**Data segment**
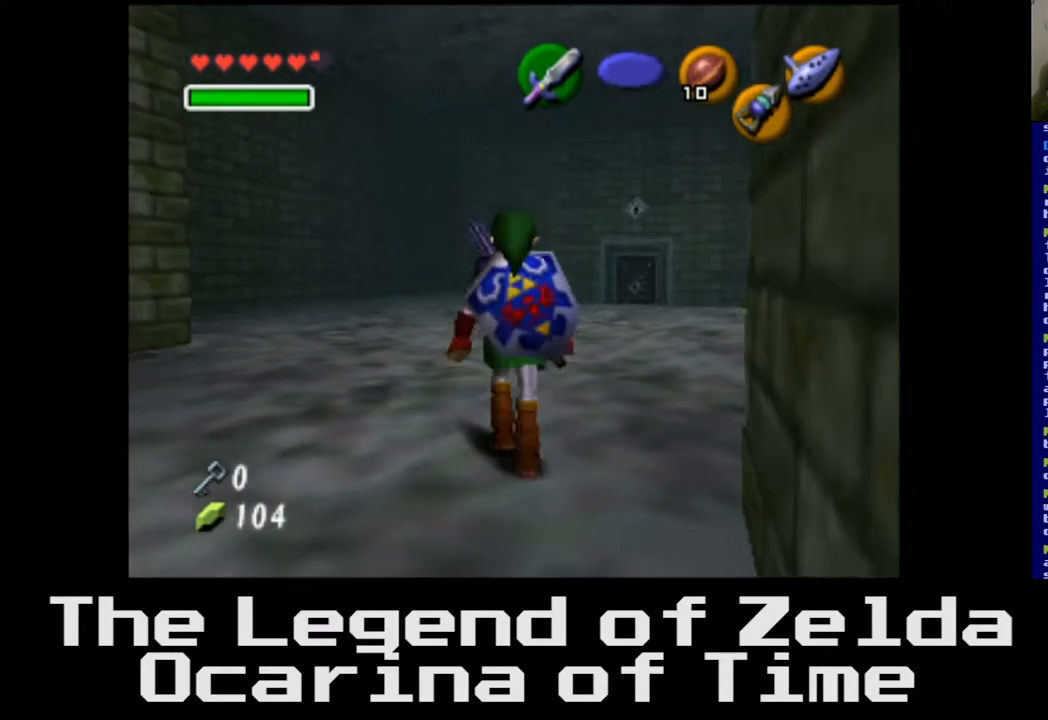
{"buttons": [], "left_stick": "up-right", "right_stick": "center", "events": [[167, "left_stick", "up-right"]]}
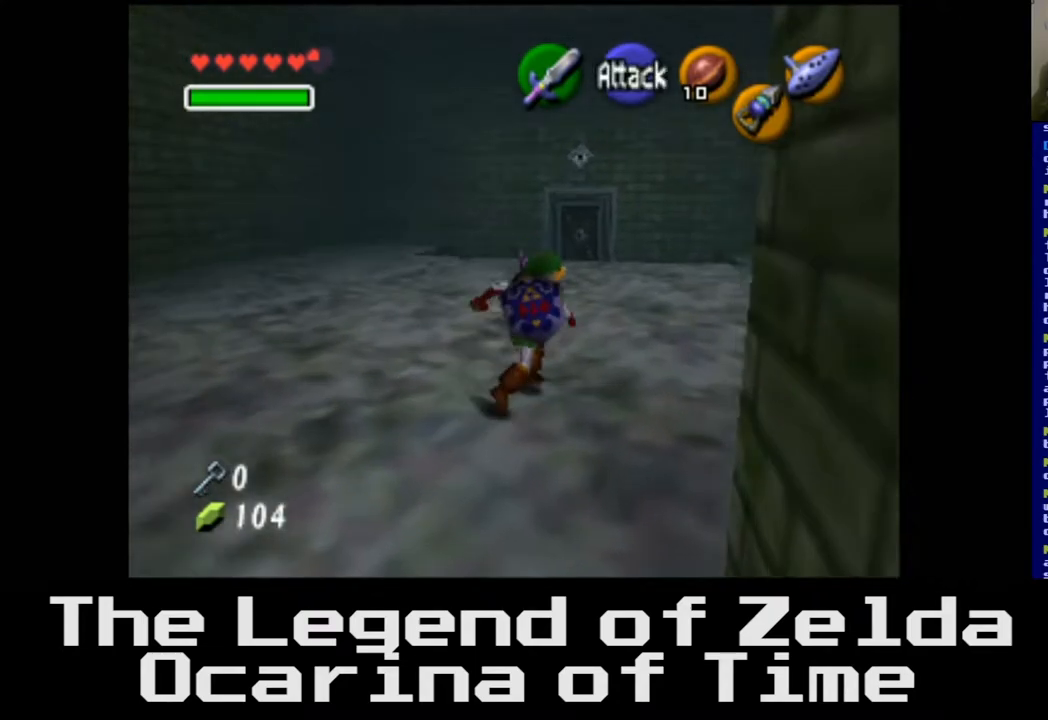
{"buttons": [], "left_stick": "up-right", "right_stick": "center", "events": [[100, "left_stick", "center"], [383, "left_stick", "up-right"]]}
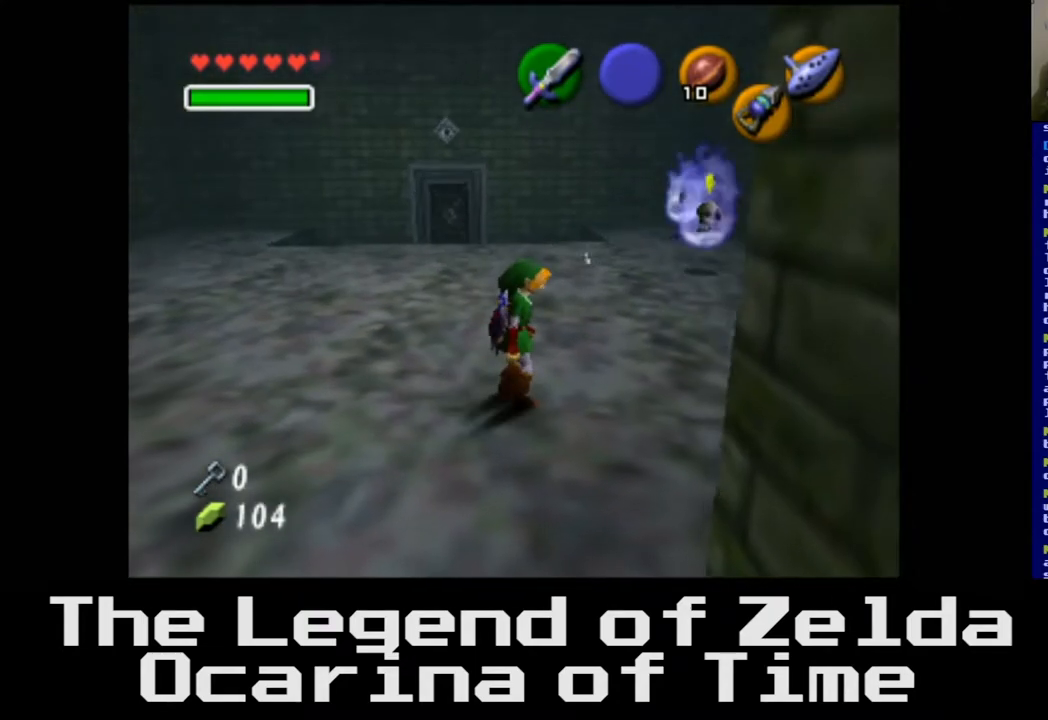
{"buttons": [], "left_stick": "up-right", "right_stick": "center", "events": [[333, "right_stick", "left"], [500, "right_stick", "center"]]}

**Problem**
A faithful copy of the data above is wanted, with every image left out.

**Written response**
{"buttons": [], "left_stick": "up-right", "right_stick": "center", "events": [[167, "left_stick", "up-right"]]}
{"buttons": [], "left_stick": "up-right", "right_stick": "center", "events": [[100, "left_stick", "center"], [383, "left_stick", "up-right"]]}
{"buttons": [], "left_stick": "up-right", "right_stick": "center", "events": [[333, "right_stick", "left"], [500, "right_stick", "center"]]}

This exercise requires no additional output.